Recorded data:
○ ○ ○ ○ ○

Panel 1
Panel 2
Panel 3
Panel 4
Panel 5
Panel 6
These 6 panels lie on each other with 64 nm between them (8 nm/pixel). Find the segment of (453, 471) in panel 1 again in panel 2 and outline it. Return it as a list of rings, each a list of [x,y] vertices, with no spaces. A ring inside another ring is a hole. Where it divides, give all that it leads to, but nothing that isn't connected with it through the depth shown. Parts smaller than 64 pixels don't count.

○ ○ ○ ○ ○

Task details: The response must contain every entry, each one identical to the original.

Output:
Panel 1
Panel 2
Panel 3
Panel 4
Panel 5
Panel 6
These 6 panels lie on each other with 64 nm between them (8 nm/pixel). Find the segment of (453, 471) in panel 1 again in panel 2 and outline it. Return it as a list of rings, each a list of [x,y] vertices, with no spaces. A ring inside another ring is a hole. Where it divides, give all that it leads to, but nothing that isn't connected with it through the depth shown. Parts smaller than 64 pixels don't count.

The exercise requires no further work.